Wildfires in Australia have burned more than 32,000 square miles since September. That is an area of land a little smaller than Indiana and larger than the entire state of Connecticut.
The unprecedented flames have killed a billion animals, 27 people and destroyed more than 1,000 homes. You can compare the size of the wildfires to your home state or city on this interactive map.
The images of smoke and wild flames have captured the world’s attention. Images that, for one dad in Columbia, Connecticut, hit closer to home.
“I wish I was down there able to do something, but I couldn’t do much more than what they are doing right now,” said Doran Shumway.
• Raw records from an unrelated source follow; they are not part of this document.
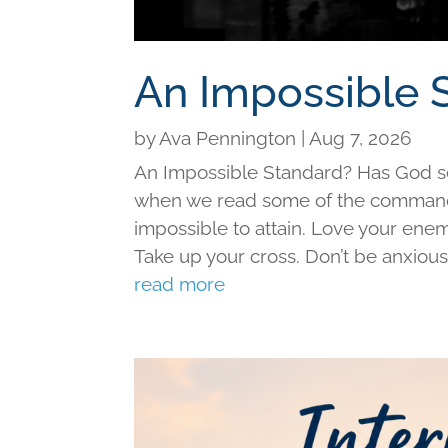
An Impossible 
by
Ava Pennington
|
Aug 7, 2026
An Impossible Standard? Has God set 
when we read some of the command
impossible to attain. Love your ene
Take up your cross. Don’t be anxious f
read more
Shumway’s daughter, son-in-law and grandchildren live in New South Wales, just a short drive from some of the active bush fires. Shumway said he calls the couple every morning and every night to check in. NBC Connecticut was there Friday morning as Shumway video-chatted with his family.
“This is unprecedented in Australia,” said Paul Garrett, Australia native and Shumway’s son-in-law. “We just have not seen it like this before.”
Garrett and his wife, Sara, say they live in a protected area and are safe from the fire, but they have seen friends lose everything.
“People are just lucky to have the shirt on their back,” said Paul Garrett.
The couple said they have not seen a clear sky since November.
“The air is just filled with soot. Your car is covered in ash,” Sara Garret described, holding back tears. “You see the burnt leaves on the ground.”
The conversations do not make for easy content during the family calls to home, more than 10,000 miles away.
“It is hard to watch and you worry about them all the time,” said Shumway. “What could happen?”
“I always try to put my mother and father at east, but, yes, it is hard,” said Sara Garrett.
The Garretts said that the help that has been pouring into the country has been reassuring. Learn more about ways to donate here.
According to members of the United States Congress, 100 firefighters have been sent to Australia over the last four weeks and 50 more are planning to be deployed next week.
“We will get there in the end,” said Paul Garrett. “We always do.”